-- Opening Marker --

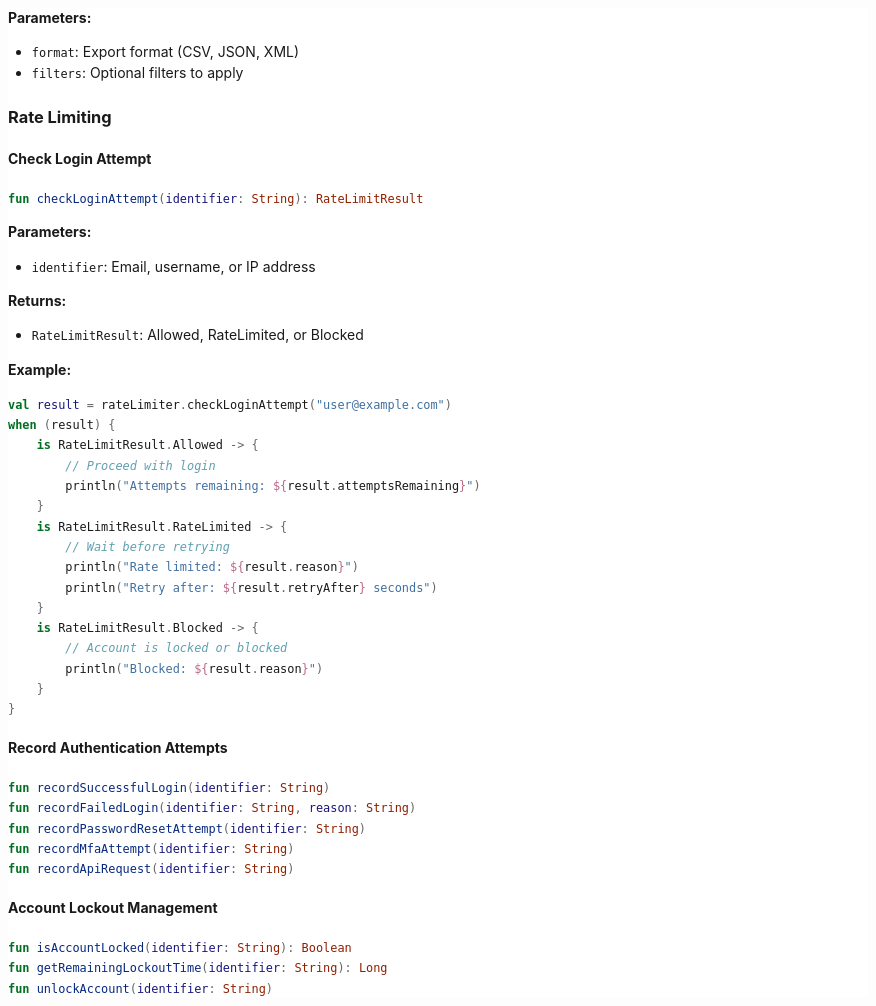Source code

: **Parameters:**
- `format`: Export format (CSV, JSON, XML)
- `filters`: Optional filters to apply

### Rate Limiting

#### Check Login Attempt

```kotlin
fun checkLoginAttempt(identifier: String): RateLimitResult
```

**Parameters:**
- `identifier`: Email, username, or IP address

**Returns:**
- `RateLimitResult`: Allowed, RateLimited, or Blocked

**Example:**
```kotlin
val result = rateLimiter.checkLoginAttempt("user@example.com")
when (result) {
    is RateLimitResult.Allowed -> {
        // Proceed with login
        println("Attempts remaining: ${result.attemptsRemaining}")
    }
    is RateLimitResult.RateLimited -> {
        // Wait before retrying
        println("Rate limited: ${result.reason}")
        println("Retry after: ${result.retryAfter} seconds")
    }
    is RateLimitResult.Blocked -> {
        // Account is locked or blocked
        println("Blocked: ${result.reason}")
    }
}
```

#### Record Authentication Attempts

```kotlin
fun recordSuccessfulLogin(identifier: String)
fun recordFailedLogin(identifier: String, reason: String)
fun recordPasswordResetAttempt(identifier: String)
fun recordMfaAttempt(identifier: String)
fun recordApiRequest(identifier: String)
```

#### Account Lockout Management

```kotlin
fun isAccountLocked(identifier: String): Boolean
fun getRemainingLockoutTime(identifier: String): Long
fun unlockAccount(identifier: String)
```
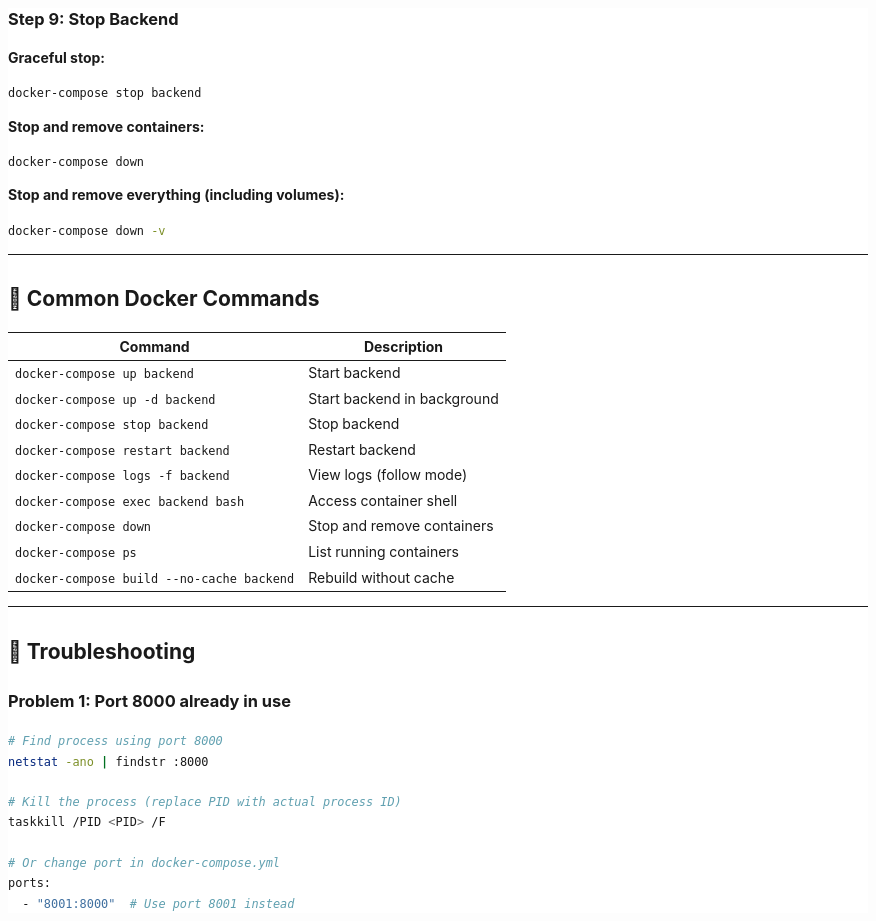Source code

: 
### **Step 9: Stop Backend**

**Graceful stop:**
```bash
docker-compose stop backend
```

**Stop and remove containers:**
```bash
docker-compose down
```

**Stop and remove everything (including volumes):**
```bash
docker-compose down -v
```

---

## 🔧 **Common Docker Commands**

| Command | Description |
|---------|-------------|
| `docker-compose up backend` | Start backend |
| `docker-compose up -d backend` | Start backend in background |
| `docker-compose stop backend` | Stop backend |
| `docker-compose restart backend` | Restart backend |
| `docker-compose logs -f backend` | View logs (follow mode) |
| `docker-compose exec backend bash` | Access container shell |
| `docker-compose down` | Stop and remove containers |
| `docker-compose ps` | List running containers |
| `docker-compose build --no-cache backend` | Rebuild without cache |

---

## 🐛 **Troubleshooting**

### **Problem 1: Port 8000 already in use**

```bash
# Find process using port 8000
netstat -ano | findstr :8000

# Kill the process (replace PID with actual process ID)
taskkill /PID <PID> /F

# Or change port in docker-compose.yml
ports:
  - "8001:8000"  # Use port 8001 instead
```
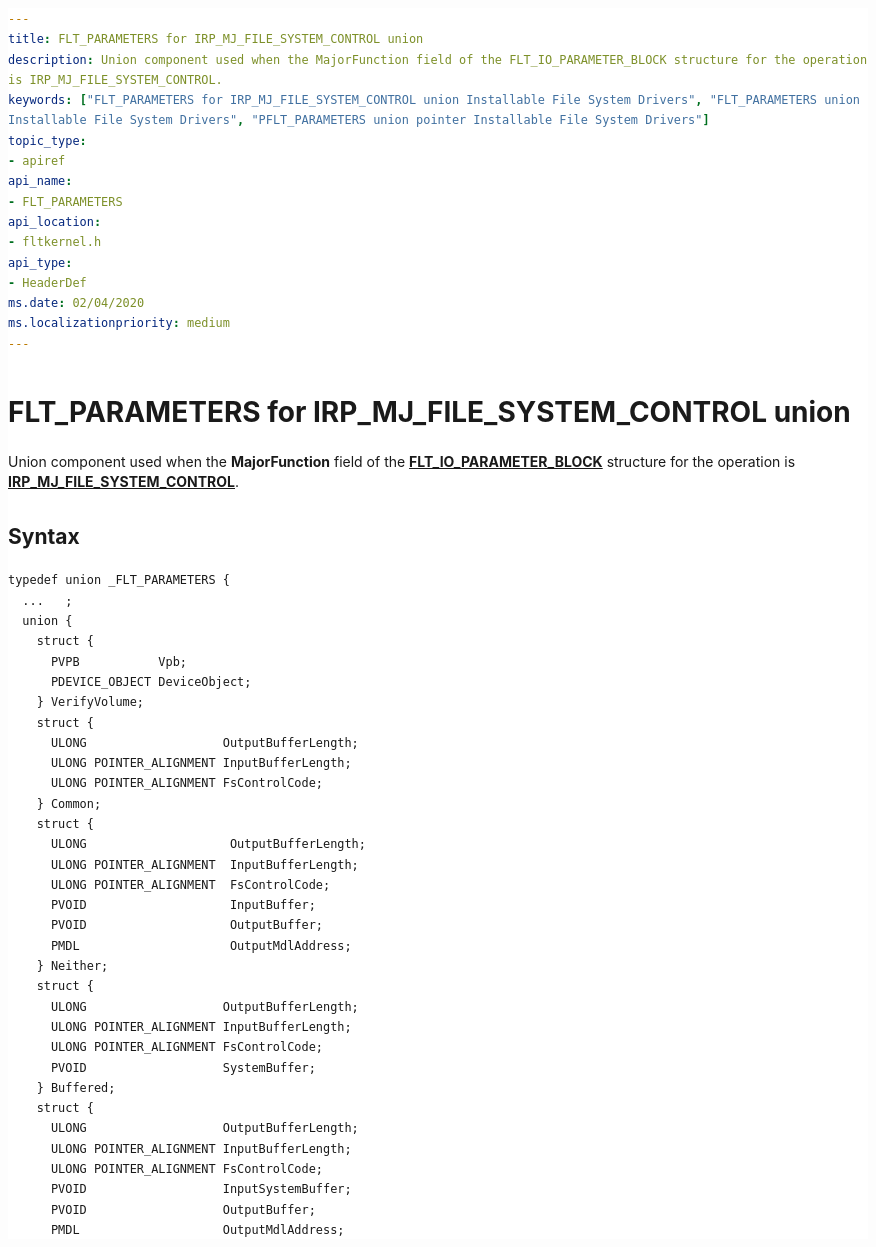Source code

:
 ```yaml
---
title: FLT_PARAMETERS for IRP_MJ_FILE_SYSTEM_CONTROL union
description: Union component used when the MajorFunction field of the FLT_IO_PARAMETER_BLOCK structure for the operation is IRP_MJ_FILE_SYSTEM_CONTROL.
keywords: ["FLT_PARAMETERS for IRP_MJ_FILE_SYSTEM_CONTROL union Installable File System Drivers", "FLT_PARAMETERS union Installable File System Drivers", "PFLT_PARAMETERS union pointer Installable File System Drivers"]
topic_type:
- apiref
api_name:
- FLT_PARAMETERS
api_location:
- fltkernel.h
api_type:
- HeaderDef
ms.date: 02/04/2020
ms.localizationpriority: medium
---
```


# FLT_PARAMETERS for IRP_MJ_FILE_SYSTEM_CONTROL union

Union component used when the **MajorFunction** field of the [**FLT_IO_PARAMETER_BLOCK**](/windows-hardware/drivers/ddi/fltkernel/ns-fltkernel-_flt_io_parameter_block) structure for the operation is [**IRP_MJ_FILE_SYSTEM_CONTROL**](irp-mj-file-system-control.md).

## Syntax

```ManagedCPlusPlus
typedef union _FLT_PARAMETERS {
  ...   ;
  union {
    struct {
      PVPB           Vpb;
      PDEVICE_OBJECT DeviceObject;
    } VerifyVolume;
    struct {
      ULONG                   OutputBufferLength;
      ULONG POINTER_ALIGNMENT InputBufferLength;
      ULONG POINTER_ALIGNMENT FsControlCode;
    } Common;
    struct {
      ULONG                    OutputBufferLength;
      ULONG POINTER_ALIGNMENT  InputBufferLength;
      ULONG POINTER_ALIGNMENT  FsControlCode;
      PVOID                    InputBuffer;
      PVOID                    OutputBuffer;
      PMDL                     OutputMdlAddress;
    } Neither;
    struct {
      ULONG                   OutputBufferLength;
      ULONG POINTER_ALIGNMENT InputBufferLength;
      ULONG POINTER_ALIGNMENT FsControlCode;
      PVOID                   SystemBuffer;
    } Buffered;
    struct {
      ULONG                   OutputBufferLength;
      ULONG POINTER_ALIGNMENT InputBufferLength;
      ULONG POINTER_ALIGNMENT FsControlCode;
      PVOID                   InputSystemBuffer;
      PVOID                   OutputBuffer;
      PMDL                    OutputMdlAddress;
```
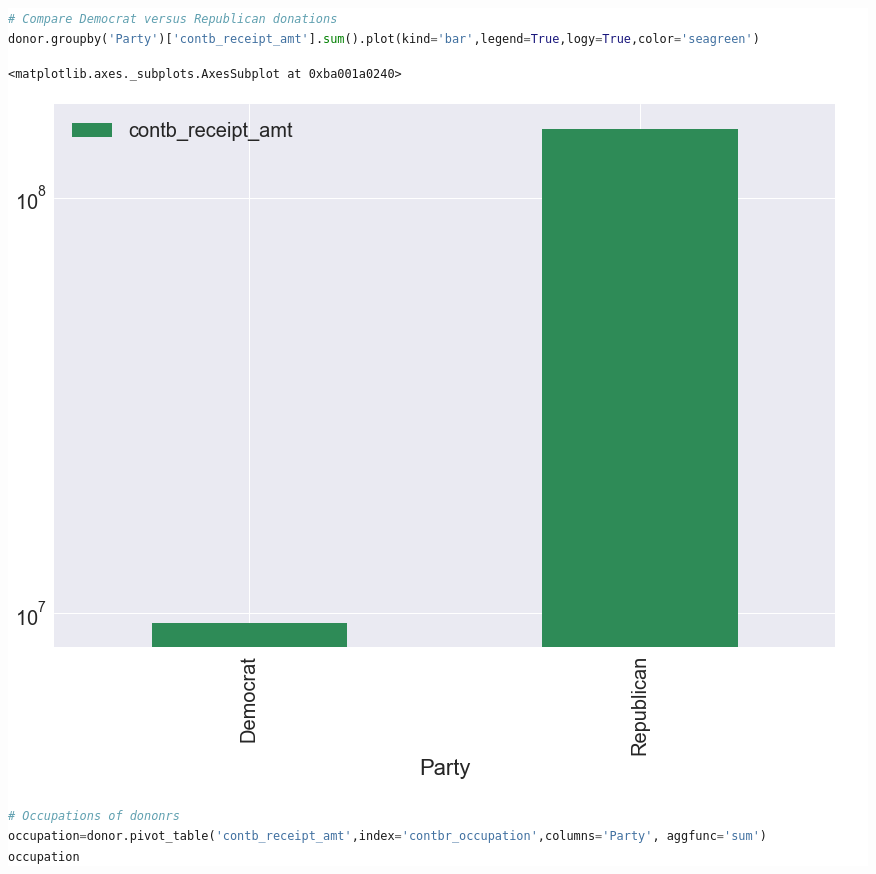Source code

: 

```python
# Compare Democrat versus Republican donations
donor.groupby('Party')['contb_receipt_amt'].sum().plot(kind='bar',legend=True,logy=True,color='seagreen')
```




    <matplotlib.axes._subplots.AxesSubplot at 0xba001a0240>




![png](output_37_1.png)



```python
# Occupations of dononrs
occupation=donor.pivot_table('contb_receipt_amt',index='contbr_occupation',columns='Party', aggfunc='sum')
occupation
```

-- Closing Marker --

• **Work item**
Output the material verbatim, skipping the images.

• **Answer for this exercise**
Source code

: **Parameters:**
- `format`: Export format (CSV, JSON, XML)
- `filters`: Optional filters to apply

### Rate Limiting

#### Check Login Attempt

```kotlin
fun checkLoginAttempt(identifier: String): RateLimitResult
```

**Parameters:**
- `identifier`: Email, username, or IP address

**Returns:**
- `RateLimitResult`: Allowed, RateLimited, or Blocked

**Example:**
```kotlin
val result = rateLimiter.checkLoginAttempt("user@example.com")
when (result) {
    is RateLimitResult.Allowed -> {
        // Proceed with login
        println("Attempts remaining: ${result.attemptsRemaining}")
    }
    is RateLimitResult.RateLimited -> {
        // Wait before retrying
        println("Rate limited: ${result.reason}")
        println("Retry after: ${result.retryAfter} seconds")
    }
    is RateLimitResult.Blocked -> {
        // Account is locked or blocked
        println("Blocked: ${result.reason}")
    }
}
```

#### Record Authentication Attempts

```kotlin
fun recordSuccessfulLogin(identifier: String)
fun recordFailedLogin(identifier: String, reason: String)
fun recordPasswordResetAttempt(identifier: String)
fun recordMfaAttempt(identifier: String)
fun recordApiRequest(identifier: String)
```

#### Account Lockout Management

```kotlin
fun isAccountLocked(identifier: String): Boolean
fun getRemainingLockoutTime(identifier: String): Long
fun unlockAccount(identifier: String)
```
Source code

: 
### **Step 9: Stop Backend**

**Graceful stop:**
```bash
docker-compose stop backend
```

**Stop and remove containers:**
```bash
docker-compose down
```

**Stop and remove everything (including volumes):**
```bash
docker-compose down -v
```

---

## 🔧 **Common Docker Commands**

| Command | Description |
|---------|-------------|
| `docker-compose up backend` | Start backend |
| `docker-compose up -d backend` | Start backend in background |
| `docker-compose stop backend` | Stop backend |
| `docker-compose restart backend` | Restart backend |
| `docker-compose logs -f backend` | View logs (follow mode) |
| `docker-compose exec backend bash` | Access container shell |
| `docker-compose down` | Stop and remove containers |
| `docker-compose ps` | List running containers |
| `docker-compose build --no-cache backend` | Rebuild without cache |

---

## 🐛 **Troubleshooting**

### **Problem 1: Port 8000 already in use**

```bash
# Find process using port 8000
netstat -ano | findstr :8000

# Kill the process (replace PID with actual process ID)
taskkill /PID <PID> /F

# Or change port in docker-compose.yml
ports:
  - "8001:8000"  # Use port 8001 instead
```
Source code

:
 ```yaml
---
title: FLT_PARAMETERS for IRP_MJ_FILE_SYSTEM_CONTROL union
description: Union component used when the MajorFunction field of the FLT_IO_PARAMETER_BLOCK structure for the operation is IRP_MJ_FILE_SYSTEM_CONTROL.
keywords: ["FLT_PARAMETERS for IRP_MJ_FILE_SYSTEM_CONTROL union Installable File System Drivers", "FLT_PARAMETERS union Installable File System Drivers", "PFLT_PARAMETERS union pointer Installable File System Drivers"]
topic_type:
- apiref
api_name:
- FLT_PARAMETERS
api_location:
- fltkernel.h
api_type:
- HeaderDef
ms.date: 02/04/2020
ms.localizationpriority: medium
---
```


# FLT_PARAMETERS for IRP_MJ_FILE_SYSTEM_CONTROL union

Union component used when the **MajorFunction** field of the [**FLT_IO_PARAMETER_BLOCK**](/windows-hardware/drivers/ddi/fltkernel/ns-fltkernel-_flt_io_parameter_block) structure for the operation is [**IRP_MJ_FILE_SYSTEM_CONTROL**](irp-mj-file-system-control.md).

## Syntax

```ManagedCPlusPlus
typedef union _FLT_PARAMETERS {
  ...   ;
  union {
    struct {
      PVPB           Vpb;
      PDEVICE_OBJECT DeviceObject;
    } VerifyVolume;
    struct {
      ULONG                   OutputBufferLength;
      ULONG POINTER_ALIGNMENT InputBufferLength;
      ULONG POINTER_ALIGNMENT FsControlCode;
    } Common;
    struct {
      ULONG                    OutputBufferLength;
      ULONG POINTER_ALIGNMENT  InputBufferLength;
      ULONG POINTER_ALIGNMENT  FsControlCode;
      PVOID                    InputBuffer;
      PVOID                    OutputBuffer;
      PMDL                     OutputMdlAddress;
    } Neither;
    struct {
      ULONG                   OutputBufferLength;
      ULONG POINTER_ALIGNMENT InputBufferLength;
      ULONG POINTER_ALIGNMENT FsControlCode;
      PVOID                   SystemBuffer;
    } Buffered;
    struct {
      ULONG                   OutputBufferLength;
      ULONG POINTER_ALIGNMENT InputBufferLength;
      ULONG POINTER_ALIGNMENT FsControlCode;
      PVOID                   InputSystemBuffer;
      PVOID                   OutputBuffer;
      PMDL                    OutputMdlAddress;
```
Source code

: 

```python
# Compare Democrat versus Republican donations
donor.groupby('Party')['contb_receipt_amt'].sum().plot(kind='bar',legend=True,logy=True,color='seagreen')
```




    <matplotlib.axes._subplots.AxesSubplot at 0xba001a0240>




![png](output_37_1.png)



```python
# Occupations of dononrs
occupation=donor.pivot_table('contb_receipt_amt',index='contbr_occupation',columns='Party', aggfunc='sum')
occupation
```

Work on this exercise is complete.